Whilst there is little argument that artemisinin-based combination treatments (ACTs) such as artemether-lumefantrine are effective in treating malaria, they are a lot more expensive than the treatments currently being used. The advocates of policy change are lobbying hard for the global financing mechanisms that will likely be necessary in order to subsidize the world's supply of ACTs [7]. The fervor of the advocates is intense [8], but national policies—particularly the introduction of interventions that are in short supply and cost more to produce—are unlikely to be implemented at the speed that a clinician treating an individual patient would desire. It is more likely that countries will explore the variety of strategic options open to them, which include ACTs as first-line treatment, as well as non-artemisinin combination treatments, such as amodiaquine with SP, and will examine the potential benefits and costs [9].

With ACTs, the potential public health impact of reducing transmission is a factor to include in the evaluation of benefits versus costs, but there is little research on this impact in areas that are highly endemic for malaria. The finding of Sutherland and colleagues that ACTs also greatly reduce infectiousness will contribute to appropriate and informed decision-making for sustainable changes in treatment policy at the country level.

References

  1. 1. White NJ, Nosten F, Looareesuwan S, Watkins WM, Marsh K, et al. (1999) Averting a malaria disaster. Lancet 353: 1965–1967.
  2. 2. Koerenromp EL, Williams BG, Gouws E, Dye C, Snow RW (2003) Measurement of trends in childhood malaria mortality in Africa: An assessment of progress toward targets based on verbal autopsy. Lancet Infect Dis 3: 349–358.

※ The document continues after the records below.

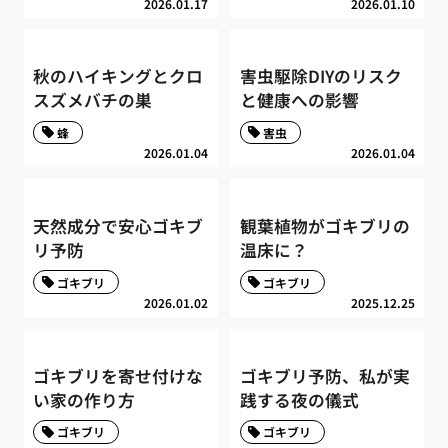
2026.01.17
2026.01.10
秋のハイキングとクロ
害虫駆除DIYのリスク
スズメバチの巣
と健康への影響
蜂
害虫
2026.01.04
2026.01.04
天然成分で安心ゴキブ
観葉植物がゴキブリの
リ予防
温床に？
ゴキブリ
ゴキブリ
2026.01.02
2025.12.25
ゴキブリを寄せ付けな
ゴキブリ予防、私が実
い家の作り方
践する夜の儀式
ゴキブリ
ゴキブリ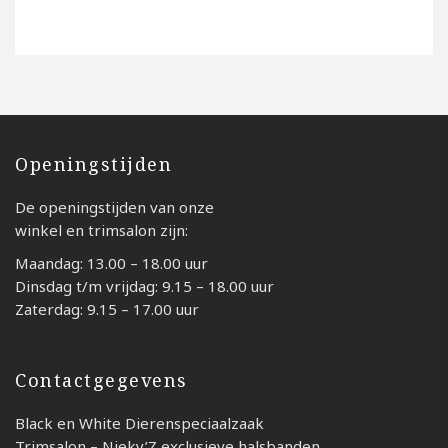
Openingstijden
De openingstijden van onze
winkel en trimsalon zijn:
Maandag: 13.00 – 18.00 uur
Dinsdag t/m vrijdag: 9.15 – 18.00 uur
Zaterdag: 9.15 – 17.00 uur
Contactgegevens
Black en White Dierenspeciaalzaak
Trimsalon – Nieky’Z exclusieve halsbanden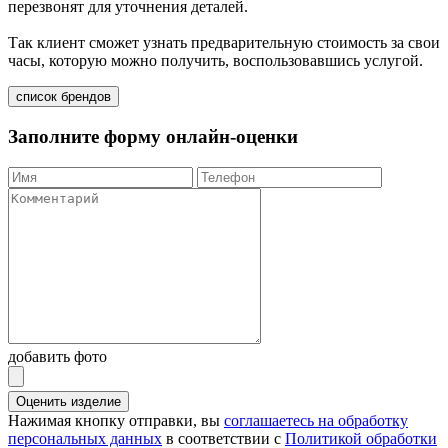
перезвонят для уточнения деталей.
Так клиент сможет узнать предварительную стоимость за свои
часы, которую можно получить, воспользовавшись услугой.
список брендов
Заполните форму онлайн-оценки
добавить фото
Оценить изделие
Нажимая кнопку отправки, вы
соглашаетесь на обработку
персональных данных
в соответствии с
Политикой обработки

  3. 3. Sutherland CJ, Alloueche A, Curtis J, Drakeley CJ, Ord R, et al. (2002) Gambian children successfully treated with chloroquine can harbor and transmit Plasmodium falciparum gametocytes carrying resistance genes. Am J Trop Med Hyg 67: 578–585.

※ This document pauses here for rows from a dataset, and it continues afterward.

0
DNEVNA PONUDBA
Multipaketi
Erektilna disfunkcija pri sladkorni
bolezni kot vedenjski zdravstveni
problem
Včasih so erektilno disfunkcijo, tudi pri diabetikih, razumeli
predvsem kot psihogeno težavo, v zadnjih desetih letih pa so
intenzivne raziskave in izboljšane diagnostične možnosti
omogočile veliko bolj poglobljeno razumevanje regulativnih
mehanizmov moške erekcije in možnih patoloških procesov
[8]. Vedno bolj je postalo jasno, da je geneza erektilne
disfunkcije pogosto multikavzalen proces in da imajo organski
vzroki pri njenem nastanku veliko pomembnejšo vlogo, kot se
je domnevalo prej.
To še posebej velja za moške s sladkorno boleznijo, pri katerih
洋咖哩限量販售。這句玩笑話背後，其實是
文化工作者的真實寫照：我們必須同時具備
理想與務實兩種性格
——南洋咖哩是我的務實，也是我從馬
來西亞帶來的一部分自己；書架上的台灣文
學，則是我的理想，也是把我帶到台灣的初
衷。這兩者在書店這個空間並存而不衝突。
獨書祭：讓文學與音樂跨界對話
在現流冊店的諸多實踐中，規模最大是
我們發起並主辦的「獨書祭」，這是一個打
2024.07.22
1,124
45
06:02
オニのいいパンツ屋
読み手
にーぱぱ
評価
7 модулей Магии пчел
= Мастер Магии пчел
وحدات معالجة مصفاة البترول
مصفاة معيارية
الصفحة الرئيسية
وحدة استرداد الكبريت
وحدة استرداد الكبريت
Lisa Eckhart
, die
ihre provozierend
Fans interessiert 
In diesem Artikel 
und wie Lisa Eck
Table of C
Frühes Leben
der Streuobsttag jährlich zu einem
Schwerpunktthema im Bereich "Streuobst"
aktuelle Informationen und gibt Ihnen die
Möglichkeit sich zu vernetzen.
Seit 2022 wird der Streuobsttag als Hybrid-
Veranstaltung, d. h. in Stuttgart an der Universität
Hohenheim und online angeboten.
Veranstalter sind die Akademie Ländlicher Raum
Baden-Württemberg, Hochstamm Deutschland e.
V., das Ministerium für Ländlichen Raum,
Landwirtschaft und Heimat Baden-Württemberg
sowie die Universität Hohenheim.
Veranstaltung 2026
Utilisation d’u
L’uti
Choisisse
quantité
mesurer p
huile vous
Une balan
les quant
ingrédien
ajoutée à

  4. 4. International Artemisinin Study Group (2004) Artesunate combination for treatment of malaria: Meta-analysis. Lancet 363: 9–17.
  5. 5. Nosten F, van Vugt M, Price R, Luxemburger C, Thway KL, et al. (2002) Effects of artesunate-mefloquine combination on incidence of Plasmodium falciparum malaria and mefloquine resistance in western Thailand: A prospective study. Lancet 356: 297–302.
  6. 6. Sutherland CJ, Ord R, Dunyo S, Jawara M, Drakeley CJ, et al. (2005) Reduction of malaria transmission to Anopheles mosquitoes with a six-dose regimen of co-artemether. PLoS Med 2: e92.
  7. 7. Arrow KJ, Panosian CB, Gelband H, editors. Board on Global Health Committee on the Economics of Antimalarial Drugs (2004) Saving lives, buying time: Economics of malaria drugs in an age of resistance. Washington (DC): Institute of Medicine of the National Academies. Available: http://www.nap.edu/books/0309092183/html/. Accessed 3 March 2005.
    • 8. Attaran A (2004) Rescuing malaria treatment, or not? Lancet 364: 1922–1923.
    • 9. Duffy PE, Mutabingwa TK (2004) Drug combinations for malaria: Time to ACT? Lancet 363: 3–4.